Die Ausgangslage

Der Mieter eines Ufergrundstückes lässt mit Zustimmung seines Vermieters durch ein Fachunternehmen einen Bootssteg errichtet. Der Steg wird baurechtlich bewilligt; der Mieter vergisst aber, auch eine naturschutzrechtliche Bewilligung einzuholen. Laut Mietvertrag hätte der Mieter sämtliche von ihm errichtete Bauten behördlich bewilligen lassen müssen.

Etwa 17 Jahre später kommt es zwischen den Vertragsparteien zum Streit. Der Vermieter verlangt den Abschluss eines neuen Mietvertrags mit schlechteren Bedingungen. Nur bei Unterfertigung des neuen Mietvertrags würde der Vermieter seine Zustimmung zur nachträglichen naturschutzrechtlichen Bewilligung des Stegs erteilen.
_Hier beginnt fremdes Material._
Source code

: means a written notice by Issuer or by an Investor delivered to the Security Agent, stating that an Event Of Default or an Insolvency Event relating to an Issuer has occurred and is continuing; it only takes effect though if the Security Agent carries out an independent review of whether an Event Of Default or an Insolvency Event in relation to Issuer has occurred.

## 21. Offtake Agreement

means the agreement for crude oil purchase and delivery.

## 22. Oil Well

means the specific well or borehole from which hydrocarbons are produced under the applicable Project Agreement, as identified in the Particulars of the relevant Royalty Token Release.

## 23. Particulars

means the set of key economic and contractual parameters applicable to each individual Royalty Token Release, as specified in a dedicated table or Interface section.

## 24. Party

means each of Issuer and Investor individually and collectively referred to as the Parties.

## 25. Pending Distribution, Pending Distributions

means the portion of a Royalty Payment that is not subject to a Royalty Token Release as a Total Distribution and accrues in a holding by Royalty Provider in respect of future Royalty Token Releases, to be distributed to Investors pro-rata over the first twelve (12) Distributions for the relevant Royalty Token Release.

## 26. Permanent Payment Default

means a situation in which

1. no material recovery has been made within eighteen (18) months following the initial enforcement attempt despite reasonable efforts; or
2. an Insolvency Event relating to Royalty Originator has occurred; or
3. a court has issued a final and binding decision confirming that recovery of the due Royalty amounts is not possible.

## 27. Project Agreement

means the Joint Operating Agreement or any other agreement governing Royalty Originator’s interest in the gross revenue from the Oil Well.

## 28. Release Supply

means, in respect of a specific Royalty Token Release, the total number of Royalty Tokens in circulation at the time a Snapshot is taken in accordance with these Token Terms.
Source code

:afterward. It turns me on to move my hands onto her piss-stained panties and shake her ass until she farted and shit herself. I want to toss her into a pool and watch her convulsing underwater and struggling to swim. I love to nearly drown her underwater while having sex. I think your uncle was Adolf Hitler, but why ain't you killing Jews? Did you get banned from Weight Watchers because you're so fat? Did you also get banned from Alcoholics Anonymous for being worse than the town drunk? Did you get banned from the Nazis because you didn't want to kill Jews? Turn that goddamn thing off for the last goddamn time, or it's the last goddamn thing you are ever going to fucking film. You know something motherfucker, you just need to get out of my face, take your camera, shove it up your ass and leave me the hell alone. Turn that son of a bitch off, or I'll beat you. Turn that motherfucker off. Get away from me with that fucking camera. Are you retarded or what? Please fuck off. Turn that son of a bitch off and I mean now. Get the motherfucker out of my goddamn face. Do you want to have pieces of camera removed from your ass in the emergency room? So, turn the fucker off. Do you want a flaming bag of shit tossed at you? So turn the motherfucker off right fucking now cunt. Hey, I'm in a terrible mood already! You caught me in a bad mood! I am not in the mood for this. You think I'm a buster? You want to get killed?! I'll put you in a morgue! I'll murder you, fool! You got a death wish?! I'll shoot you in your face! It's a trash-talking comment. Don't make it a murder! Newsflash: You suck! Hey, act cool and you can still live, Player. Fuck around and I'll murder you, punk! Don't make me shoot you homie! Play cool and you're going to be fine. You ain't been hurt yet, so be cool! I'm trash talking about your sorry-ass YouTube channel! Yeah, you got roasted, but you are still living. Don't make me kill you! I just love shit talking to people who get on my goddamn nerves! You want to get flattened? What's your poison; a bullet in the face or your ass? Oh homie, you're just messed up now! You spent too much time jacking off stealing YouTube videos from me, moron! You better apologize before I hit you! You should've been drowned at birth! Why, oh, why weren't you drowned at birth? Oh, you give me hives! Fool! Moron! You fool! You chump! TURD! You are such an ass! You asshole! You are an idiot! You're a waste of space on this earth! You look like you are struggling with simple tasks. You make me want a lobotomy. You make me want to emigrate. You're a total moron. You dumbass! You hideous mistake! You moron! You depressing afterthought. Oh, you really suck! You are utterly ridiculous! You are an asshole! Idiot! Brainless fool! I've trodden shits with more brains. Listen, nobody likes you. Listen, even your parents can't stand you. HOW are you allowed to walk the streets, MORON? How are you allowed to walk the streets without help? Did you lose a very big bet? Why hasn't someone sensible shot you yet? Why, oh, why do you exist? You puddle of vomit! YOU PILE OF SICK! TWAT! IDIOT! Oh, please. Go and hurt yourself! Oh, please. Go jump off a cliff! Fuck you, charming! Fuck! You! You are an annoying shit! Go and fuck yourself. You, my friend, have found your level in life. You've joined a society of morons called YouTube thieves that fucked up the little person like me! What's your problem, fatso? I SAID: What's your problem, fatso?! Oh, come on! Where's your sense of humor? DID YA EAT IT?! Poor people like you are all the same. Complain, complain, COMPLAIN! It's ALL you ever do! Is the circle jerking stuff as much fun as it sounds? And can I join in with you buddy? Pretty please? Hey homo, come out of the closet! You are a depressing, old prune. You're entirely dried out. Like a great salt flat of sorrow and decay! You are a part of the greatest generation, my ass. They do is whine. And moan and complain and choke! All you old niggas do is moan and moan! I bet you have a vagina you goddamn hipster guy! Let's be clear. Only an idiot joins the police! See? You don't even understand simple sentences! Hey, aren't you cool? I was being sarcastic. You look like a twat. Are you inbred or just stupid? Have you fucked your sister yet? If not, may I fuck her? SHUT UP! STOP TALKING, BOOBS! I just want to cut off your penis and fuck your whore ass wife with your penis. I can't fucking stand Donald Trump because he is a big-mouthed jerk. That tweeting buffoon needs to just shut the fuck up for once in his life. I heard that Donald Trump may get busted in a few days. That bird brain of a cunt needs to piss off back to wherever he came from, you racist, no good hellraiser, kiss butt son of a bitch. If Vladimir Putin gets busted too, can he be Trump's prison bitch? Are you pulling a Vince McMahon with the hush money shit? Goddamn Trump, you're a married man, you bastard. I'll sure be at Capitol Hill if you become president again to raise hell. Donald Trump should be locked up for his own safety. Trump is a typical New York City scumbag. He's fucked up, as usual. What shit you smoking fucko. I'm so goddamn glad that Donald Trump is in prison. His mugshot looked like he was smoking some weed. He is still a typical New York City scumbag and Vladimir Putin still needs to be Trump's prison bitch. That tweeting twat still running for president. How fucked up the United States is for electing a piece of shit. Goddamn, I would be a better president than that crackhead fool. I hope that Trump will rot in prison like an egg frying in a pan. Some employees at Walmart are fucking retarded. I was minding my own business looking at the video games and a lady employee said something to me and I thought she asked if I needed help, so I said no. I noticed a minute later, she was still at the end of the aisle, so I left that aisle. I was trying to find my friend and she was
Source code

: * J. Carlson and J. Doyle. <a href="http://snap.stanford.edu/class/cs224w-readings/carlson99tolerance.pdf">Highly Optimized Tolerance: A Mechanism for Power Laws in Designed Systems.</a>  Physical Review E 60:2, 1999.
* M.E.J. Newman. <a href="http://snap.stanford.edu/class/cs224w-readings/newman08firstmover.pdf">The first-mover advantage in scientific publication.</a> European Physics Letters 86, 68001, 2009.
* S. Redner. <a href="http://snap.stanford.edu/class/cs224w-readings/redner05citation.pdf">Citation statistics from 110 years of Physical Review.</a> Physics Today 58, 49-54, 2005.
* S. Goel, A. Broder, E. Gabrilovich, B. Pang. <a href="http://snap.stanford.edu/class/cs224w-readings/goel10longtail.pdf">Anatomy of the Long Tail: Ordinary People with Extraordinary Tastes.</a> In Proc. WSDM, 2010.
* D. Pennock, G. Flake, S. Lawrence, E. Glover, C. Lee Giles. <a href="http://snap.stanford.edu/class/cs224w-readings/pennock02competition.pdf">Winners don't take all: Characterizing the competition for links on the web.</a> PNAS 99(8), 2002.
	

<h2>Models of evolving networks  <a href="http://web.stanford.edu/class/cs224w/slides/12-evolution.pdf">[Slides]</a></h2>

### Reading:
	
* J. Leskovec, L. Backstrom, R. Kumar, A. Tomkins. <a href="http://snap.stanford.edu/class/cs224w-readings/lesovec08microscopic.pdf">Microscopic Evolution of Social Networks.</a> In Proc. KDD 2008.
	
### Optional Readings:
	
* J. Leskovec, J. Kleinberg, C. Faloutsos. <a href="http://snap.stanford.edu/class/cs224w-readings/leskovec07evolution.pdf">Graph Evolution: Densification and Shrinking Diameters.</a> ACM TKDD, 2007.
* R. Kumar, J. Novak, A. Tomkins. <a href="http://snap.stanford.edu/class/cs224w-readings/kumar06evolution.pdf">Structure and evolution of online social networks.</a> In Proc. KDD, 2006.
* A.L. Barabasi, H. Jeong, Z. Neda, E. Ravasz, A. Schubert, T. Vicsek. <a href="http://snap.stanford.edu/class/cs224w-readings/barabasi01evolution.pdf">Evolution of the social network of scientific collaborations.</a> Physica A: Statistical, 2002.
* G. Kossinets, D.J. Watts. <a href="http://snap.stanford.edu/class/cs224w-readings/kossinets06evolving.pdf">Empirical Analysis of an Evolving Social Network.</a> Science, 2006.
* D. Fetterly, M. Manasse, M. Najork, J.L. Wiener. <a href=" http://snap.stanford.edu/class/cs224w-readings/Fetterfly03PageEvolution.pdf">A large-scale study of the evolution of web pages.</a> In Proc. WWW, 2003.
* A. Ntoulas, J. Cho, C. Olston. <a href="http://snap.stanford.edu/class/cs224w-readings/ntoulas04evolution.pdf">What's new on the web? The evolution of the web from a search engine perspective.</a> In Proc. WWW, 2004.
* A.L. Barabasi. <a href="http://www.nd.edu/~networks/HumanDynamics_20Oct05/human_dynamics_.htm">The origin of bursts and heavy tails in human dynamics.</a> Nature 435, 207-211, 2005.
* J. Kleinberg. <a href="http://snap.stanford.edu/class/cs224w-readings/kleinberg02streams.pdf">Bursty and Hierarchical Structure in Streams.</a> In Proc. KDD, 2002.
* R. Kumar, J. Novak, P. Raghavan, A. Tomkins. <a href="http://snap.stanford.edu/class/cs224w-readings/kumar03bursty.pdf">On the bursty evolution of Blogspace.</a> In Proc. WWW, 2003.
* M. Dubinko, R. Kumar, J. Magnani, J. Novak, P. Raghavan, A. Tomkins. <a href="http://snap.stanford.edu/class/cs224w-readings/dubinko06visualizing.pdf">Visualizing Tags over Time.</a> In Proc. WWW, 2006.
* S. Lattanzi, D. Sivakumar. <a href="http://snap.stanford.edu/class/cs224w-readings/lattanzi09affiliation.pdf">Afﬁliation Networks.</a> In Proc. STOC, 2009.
Als der Mieter ablehnt, wird der Mietvertrag vom Vermieter aufgelöst.

Das Verfahren

Im anschließenden Räumungsverfahren unterliegt der Mieter in erster Instanz vor dem Bezirksgericht. Die von uns erhobene Berufung revidiert die Entscheidung des Erstgerichts: Die Räumungsklage wird abgewiesen. Der Vermieter zieht gegen diese Entscheidung mittels außerordentlicher Revision vor den Obersten Gerichtshof (OGH). Mit Entscheidung vom 30.01.2020, 2 Ob 177/19x, weist der OGH die Revision des Vermieters zurück. Der Mieter wird nicht geräumt, er darf das Grundstück weiterhin nutzen.

Die Entscheidung des OGH

Der OGH hält fest, dass die „nicht mit einer Substanzgefährdung verbundene Verletzung vertraglicher Pflichten“ nur dann die Auflösung eines Mietvertrags rechtfertige, wenn sie die Interessen des Vermieters erheblich beeinträchtigen würde. Zwar hätte der Mieter eine Vertragsverletzung begangen, weil er den Steg nach dem Mietvertrag hätte behördlich bewilligen lassen müssen. Eine Gefährdung der Substanz des Grundstücks, also eine mögliche Beeinträchtigung des Grundstückes oder des Sees durch den fachmännisch errichteten Steg, hätte der Vermieter aber nicht nachweisen können.

Ebenso wenig könne die Vertragsverletzung des Mieters eine „Vertrauensunwürdigkeit“ begründen, weil der Vermieter selbst das Unterbleiben einer  nachträglichen behördlichen Bewilligung zu verantworten habe.

Schwarzbauten per se rechtfertigen keine Beendigung des Mietvertrages

Die Entscheidung des OGH zeigt, dass das Unterlassen der Einholung behördlicher Genehmigungen eine schwache Begründung für die Auflösung eines Mietvertrages darstellt. Wichtiger ist vielmehr, ob die behördlich nicht oder nur unzureichend bewilligte Baulichkeit (oftmals als „Schwarzbau“ bezeichnet) eine Substanzgefährdung des Mietgegenstandes darstellt oder nicht. Bei der Errichtung durch ein behördlich konzessioniertes Fachunternehmen wird die Substanzgefährdung durch die Vermieterseite nur schwer zu beweisen sein.

Auch als „Druckmittel“ für den Abschluss eines neuen, nachteiligen Mietvertrags hat sich die fehlende behördliche Bewilligung im gegenständlichen Fall nicht geeignet.

Der Mieter hat also die richtige Entscheidung getroffen, indem er sich auf den gerichtlichen Streit eingelassen hat. Die tarifmäßigen Kosten seiner anwaltlichen Vertretung hatte der Vermieter zu tragen.